Granted, the Bulls (Jordan included) didn't exactly take to this offense when it was installed in 1989. Like all systems, the triangle takes time to learn and mature players to execute. But Chicago stayed the course, on and off the court. The Bulls are one of the few franchises that have kept players around long enough to run an offense that requires cohesion and timing. (The only other team with comparable stability, the Utah Jazz, has stuck with a predictable pick-and-roll offense that invariably wins 50 games but bogs down in the playoffs.) Chicago ownership has taken care of the mainstays, Jordan and Pippen, and filled in the remaining spots with specialists who are comfortable in their roles.

"There's a reason there's so much coach control today," says Phil Jackson. "When you have young, inexperienced teams, you have situations in which coaches are afraid to let the players play. There are more talented, skilled players than ever. But that doesn't necessarily add up to better teams."

That is why the Bulls, overall, are not just good for the NBA—they're essential, if only to serve as a model. All over the league young, unprepared players are being handed the ball and, with it, the hopes of a franchise. Here it is, son. Now go sell us some tickets! With the spectacular but undisciplined Allen Iverson serving as bandleader this season, what chance did the 76ers have of becoming anything other than a sometimes exciting but deeply flawed sideshow? Do you think Iverson, christened franchise savior, wants to hear about a motion offense that restricts his shots? Do you think his coach, Johnny Davis, is confident enough in his job to install a system that takes time to work?

This situation is not unique to Philadelphia. Now that a player can become a free agent after only three years in the league, player movement is at an alltime high. (The Bulls, who held on to 11 of the 12 players from last season's opening-day roster, are an obvious exception.) Too many franchises are paying too much money to young players who have neither the maturity nor the supporting cast to succeed. But coaches can't take the time to sit and school the youngsters because ownership is impatient. Other franchises are going after quick-fix free agents and breaking up whatever chance a coach has of building cohesion. And too many coaches are trying desperately to keep control by slowing down play and, consequently, turning off the sport's electricity. After Seattle slogged by the Cavaliers 72-66 in Cleveland on Feb. 25, Sonics guard Hersey Hawkins said, "A couple times I looked in the stands and was amazed people were still there."

They are for now, Hersey. But will they be when the Bulls aren't around to build and sustain the buzz? Will the game's popularity go into serious decline in the three or four years it might take fans to, as Jordan says, "decrease expectations"?

Commissioner David Stern is sure it won't. "People said we were in trouble when Oscar Robertson or Magic Johnson or Larry Bird left the game," says Stern. "Great stars leave, great stars replace them."

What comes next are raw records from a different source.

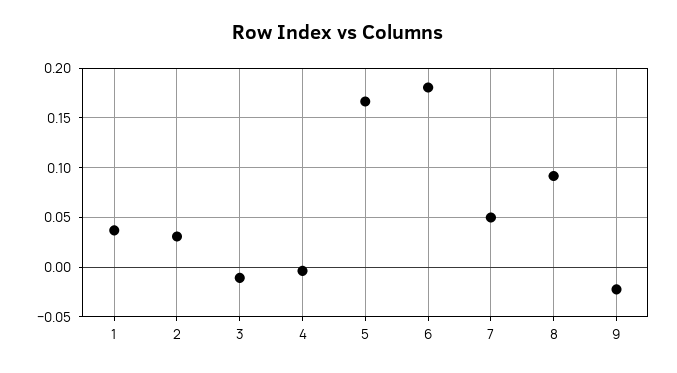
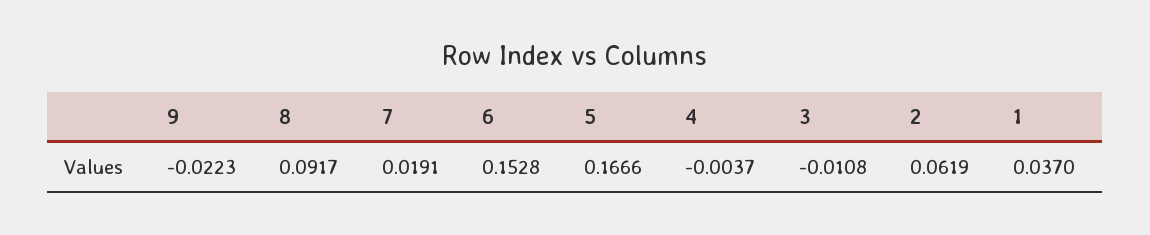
  {
    "1": 0.037,
-   "2": 0.03,
+   "2": 0.0619,
    "3": -0.0108,
    "4": -0.0037,
    "5": 0.1666,
-   "6": 0.18,
+   "6": 0.1528,
-   "7": 0.05,
+   "7": 0.0191,
    "8": 0.0917,
    "9": -0.0223
  }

Even a skeptic such as Barkley, who has criticized some of the league's young players, says the future is bright. He singles out the Minnesota Timberwolves, the Lakers and the Heat as franchises with potential and pizzazz. In fact, says Ainge, "it'll be better when the Bulls break up. More teams will feel they have a chance to win it all."

Maybe, but those on-the-rise teams should still study Chicago. No, those clubs won't have Jordan, a once-in-a-millennium player. But they should note that the Bulls built slowly, role player by role player. They should note that the Bulls put their coach clearly in charge. They should note that the Bulls did not drain the fun out of the game but kept it—what was Casey's word?—fluid, employing a style that is at once disciplined and wide open. And the other teams should note that Rodman's occasional transgressions notwithstanding, the Bulls played with class and sportsmanship.

But even if there is another model franchise by the turn of the century, it will not be enough. There had better be two or three. No single team could lead the NBA caravan as spectacularly as the Bulls and Jordan have. "I think some players are just happy to be on the same court with Mike, the fans to be in the same arena," says Atlanta Hawks center Dikembe Mutombo. "I cannot imagine that it could be like that with anybody else."